Em 15 de novembro de 1889, um movimento liderado por setores militares depôs o imperador Dom Pedro II e proclamou a República no Brasil, encerrando 67 anos de monarquia. Este artigo dá sequência à cobertura de Segundo Reinado e abolição da escravidão neste blog.
Os fatores que levaram à queda da monarquia
Nenhum evento histórico dessa magnitude tem uma causa única. A queda do Império resultou da combinação de diversos fatores acumulados ao longo da década de 1880:
- Insatisfação de setores da elite agrária: a abolição da escravidão em 1888, sem qualquer indenização aos proprietários de escravos, afastou do trono o apoio de fazendeiros que antes sustentavam a monarquia.
- Atritos com as Forças Armadas: a chamada "Questão Militar", uma série de conflitos entre oficiais do Exército e o governo imperial ao longo da década de 1880, gerou ressentimento entre setores militares.
- Atritos com a Igreja Católica: a chamada "Questão Religiosa", na década de 1870, já havia desgastado as relações entre a monarquia e parte do clero.
- Crescimento do movimento republicano: desde a década de 1870, um movimento republicano organizado, com forte presença em São Paulo, defendia publicamente o fim da monarquia e a adoção de um sistema federativo, inspirado sobretudo no modelo republicano estadunidense.
O 15 de novembro de 1889
O movimento que depôs Dom Pedro II foi liderado pelo marechal Deodoro da Fonseca, então uma figura de prestígio nas Forças Armadas, apesar de suas ligações pessoais com o próprio imperador. A proclamação ocorreu no Rio de Janeiro, então capital do país, sem grande participação popular direta no ato em si — um aspecto frequentemente citado por historiadores, incluindo a famosa observação, atribuída a contemporâneos, de que "o povo assistiu bestializado" ao evento.
Dom Pedro II e sua família partiram para o exílio na Europa poucos dias depois, encerrando definitivamente o período monárquico da história brasileira.
A República Velha
O período que se seguiu à proclamação, entre 1889 e 1930, ficou conhecido como República Velha (ou Primeira República). Suas principais características incluíam:
- Constituição de 1891: estabeleceu o Brasil como uma república federativa presidencialista, inspirada no modelo dos Estados Unidos, com maior autonomia para os estados.
- Política do café com leite: alternância informal do poder presidencial entre políticos de São Paulo (associado ao café) e Minas Gerais (associado à pecuária leiteira), as duas economias regionais mais poderosas do período.
- Coronelismo: sistema informal de poder político local, no qual grandes proprietários rurais ("coronéis") controlavam o voto e a política em suas regiões, em troca de favores e proteção do governo estadual.

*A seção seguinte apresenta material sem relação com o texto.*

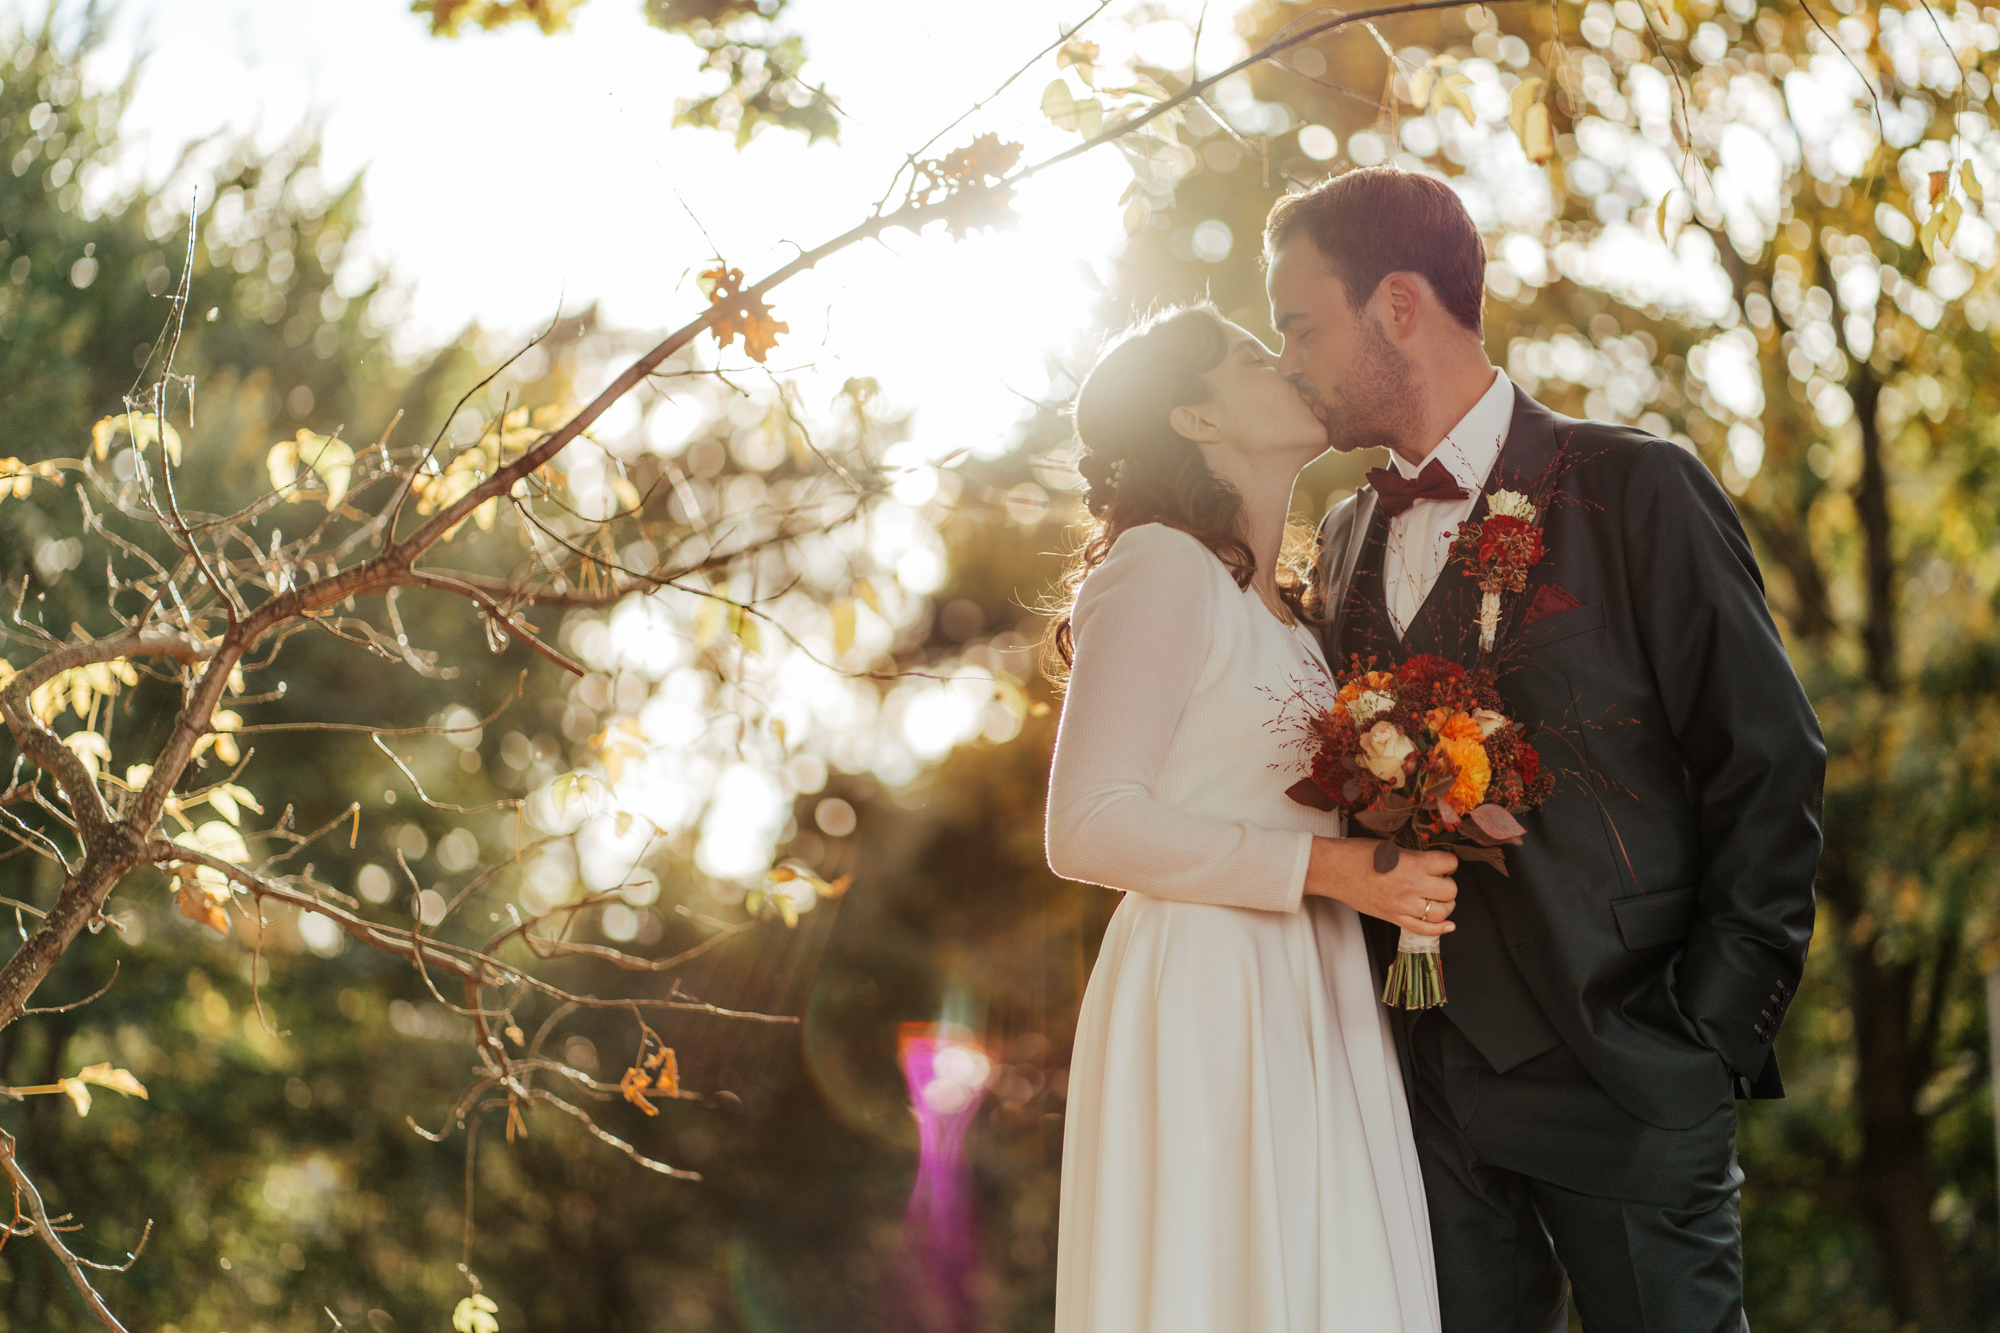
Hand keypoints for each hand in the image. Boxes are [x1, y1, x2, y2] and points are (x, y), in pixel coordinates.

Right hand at [1302, 837, 1458, 936]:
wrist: (1333, 869)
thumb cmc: (1356, 854)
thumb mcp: (1391, 847)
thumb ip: (1414, 857)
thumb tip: (1431, 864)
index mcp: (1412, 863)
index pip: (1449, 864)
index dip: (1448, 862)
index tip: (1443, 863)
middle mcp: (1412, 886)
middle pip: (1450, 890)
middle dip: (1448, 884)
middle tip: (1438, 879)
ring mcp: (1403, 906)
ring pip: (1442, 912)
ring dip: (1445, 905)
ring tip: (1437, 898)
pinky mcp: (1393, 918)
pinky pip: (1424, 930)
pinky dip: (1440, 929)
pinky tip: (1447, 925)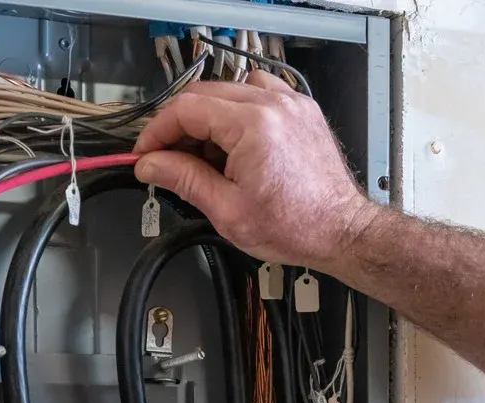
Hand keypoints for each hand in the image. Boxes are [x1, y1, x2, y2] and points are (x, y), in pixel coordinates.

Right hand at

- Voto não secreto: até reformas posteriores, o voto era aberto, o que facilitava fraudes e coerção eleitoral, prática associada ao chamado "voto de cabresto".

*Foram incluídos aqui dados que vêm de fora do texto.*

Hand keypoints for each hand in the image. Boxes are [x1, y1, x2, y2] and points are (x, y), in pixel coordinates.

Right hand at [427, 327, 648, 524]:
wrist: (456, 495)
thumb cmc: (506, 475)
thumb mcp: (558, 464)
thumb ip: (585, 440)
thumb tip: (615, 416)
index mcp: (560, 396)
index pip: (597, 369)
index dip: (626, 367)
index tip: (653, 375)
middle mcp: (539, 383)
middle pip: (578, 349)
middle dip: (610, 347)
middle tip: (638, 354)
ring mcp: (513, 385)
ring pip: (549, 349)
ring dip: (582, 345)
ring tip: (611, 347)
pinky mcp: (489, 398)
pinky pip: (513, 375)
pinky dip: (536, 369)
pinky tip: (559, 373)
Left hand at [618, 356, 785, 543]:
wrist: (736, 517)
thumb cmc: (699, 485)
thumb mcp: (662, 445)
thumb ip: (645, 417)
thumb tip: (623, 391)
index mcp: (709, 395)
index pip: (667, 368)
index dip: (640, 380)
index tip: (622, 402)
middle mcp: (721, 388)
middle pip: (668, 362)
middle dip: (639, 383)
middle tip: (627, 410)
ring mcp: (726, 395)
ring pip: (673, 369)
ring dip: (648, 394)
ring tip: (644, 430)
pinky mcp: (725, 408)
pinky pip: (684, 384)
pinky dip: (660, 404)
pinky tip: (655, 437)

Por que esse período é analisado com ressalvas
Apesar do nome "República", o período era marcado por baixa participação política (o voto era restrito e excluía mulheres, analfabetos e, na prática, a maior parte da população), forte controle oligárquico regional e recorrentes fraudes eleitorais — características que historiadores contrastam com os ideais liberais e democráticos que o movimento republicano dizia defender.
Perguntas frequentes
Quando a República foi proclamada no Brasil?

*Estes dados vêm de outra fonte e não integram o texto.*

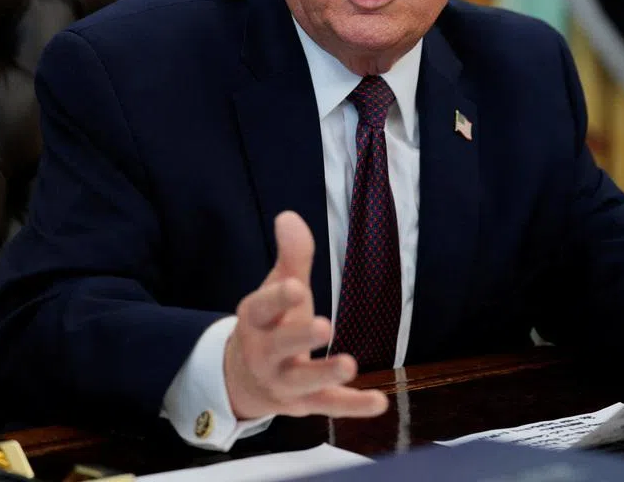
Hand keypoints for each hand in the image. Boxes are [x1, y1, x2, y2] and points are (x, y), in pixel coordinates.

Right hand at [224, 210, 389, 420]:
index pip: (261, 308)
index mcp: (255, 320)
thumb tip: (289, 217)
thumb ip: (291, 256)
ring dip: (325, 374)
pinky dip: (353, 406)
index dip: (277, 298)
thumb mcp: (277, 287)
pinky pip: (328, 406)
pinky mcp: (304, 404)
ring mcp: (283, 382)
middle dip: (300, 337)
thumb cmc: (269, 324)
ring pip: (302, 381)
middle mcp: (264, 353)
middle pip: (279, 346)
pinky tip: (380, 402)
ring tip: (349, 365)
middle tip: (324, 326)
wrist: (243, 379)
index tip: (295, 286)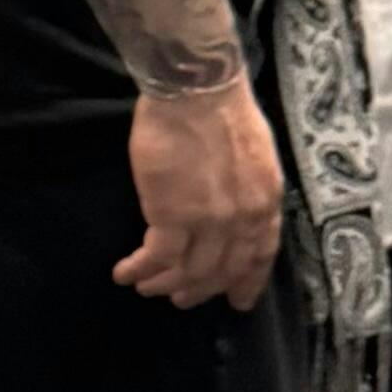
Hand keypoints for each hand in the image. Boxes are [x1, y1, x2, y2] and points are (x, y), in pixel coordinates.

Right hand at [115, 74, 283, 311]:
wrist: (197, 91)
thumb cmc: (222, 109)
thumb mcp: (254, 155)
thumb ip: (247, 189)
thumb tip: (232, 206)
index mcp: (265, 202)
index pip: (260, 255)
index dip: (247, 281)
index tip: (237, 300)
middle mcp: (242, 219)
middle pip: (222, 270)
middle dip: (200, 289)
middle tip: (180, 299)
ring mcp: (209, 221)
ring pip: (189, 270)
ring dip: (165, 284)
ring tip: (148, 288)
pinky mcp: (171, 215)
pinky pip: (157, 257)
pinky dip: (140, 269)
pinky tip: (125, 273)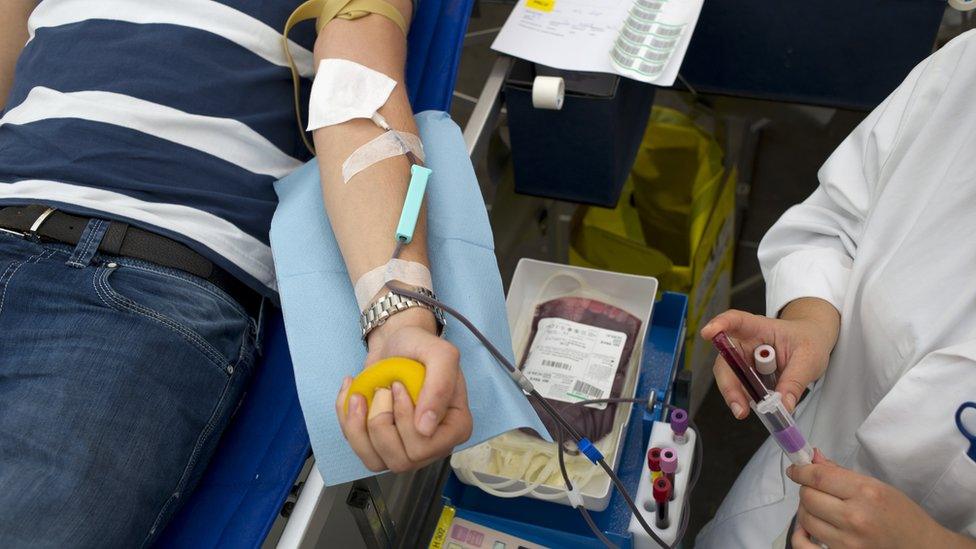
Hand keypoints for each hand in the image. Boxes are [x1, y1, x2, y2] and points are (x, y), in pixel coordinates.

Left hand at [336, 309, 472, 472]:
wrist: (396, 342)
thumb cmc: (419, 347)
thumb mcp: (439, 353)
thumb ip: (440, 386)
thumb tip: (425, 429)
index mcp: (455, 428)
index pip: (424, 447)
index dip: (404, 419)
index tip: (398, 385)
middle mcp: (432, 446)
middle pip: (401, 460)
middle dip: (381, 420)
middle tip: (384, 389)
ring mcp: (405, 449)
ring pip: (375, 461)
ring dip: (360, 425)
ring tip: (361, 395)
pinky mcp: (380, 447)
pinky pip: (358, 449)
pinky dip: (347, 421)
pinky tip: (353, 396)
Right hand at [700, 298, 839, 418]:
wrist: (812, 341)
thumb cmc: (809, 341)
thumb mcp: (808, 360)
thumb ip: (795, 382)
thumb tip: (783, 406)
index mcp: (760, 327)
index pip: (737, 321)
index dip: (720, 324)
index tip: (708, 333)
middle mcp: (745, 342)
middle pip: (726, 360)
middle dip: (729, 384)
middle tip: (738, 407)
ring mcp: (744, 359)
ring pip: (730, 377)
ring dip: (736, 395)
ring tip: (746, 411)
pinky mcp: (746, 374)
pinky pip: (740, 387)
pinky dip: (745, 399)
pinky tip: (755, 406)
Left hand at [787, 450, 968, 548]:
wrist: (922, 548)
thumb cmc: (903, 516)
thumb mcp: (878, 486)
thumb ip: (841, 473)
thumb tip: (813, 458)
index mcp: (866, 493)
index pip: (819, 476)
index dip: (801, 470)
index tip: (796, 469)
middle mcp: (855, 518)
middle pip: (808, 496)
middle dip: (807, 489)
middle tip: (815, 489)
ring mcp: (848, 542)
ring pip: (805, 518)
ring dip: (806, 509)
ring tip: (819, 508)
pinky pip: (804, 547)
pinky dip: (800, 536)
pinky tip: (807, 529)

Em 15 de novembro de 1889, por um movimento liderado pelo marechal Deodoro da Fonseca, que depôs o imperador Dom Pedro II.
O que foi a política do café com leite?
O sistema informal de alternância do poder presidencial entre políticos de São Paulo e Minas Gerais durante a República Velha (1889-1930), refletindo o peso econômico e político dessas duas regiões.
A população participou da proclamação da República?
Historiadores costumam destacar que a proclamação foi, sobretudo, um movimento militar e político de elite, com pouca participação popular direta no ato — é célebre a observação de que "o povo assistiu bestializado" ao evento.
Conclusão
A queda da monarquia brasileira em 1889 resultou do acúmulo de tensões entre a Coroa e diferentes setores — elite agrária, Forças Armadas, Igreja e o crescente movimento republicano. O período que se seguiu, a República Velha, trouxe uma nova estrutura institucional formal, mas manteve, na prática, um sistema político dominado por oligarquias regionais até a Revolução de 1930.
Fontes
- Arquivo Nacional. Portal institucional.
- Câmara dos Deputados. Centro de Documentação e Informação - história constitucional.
- Instituto Histórico e Geográfico Brasileiro (IHGB). Portal institucional.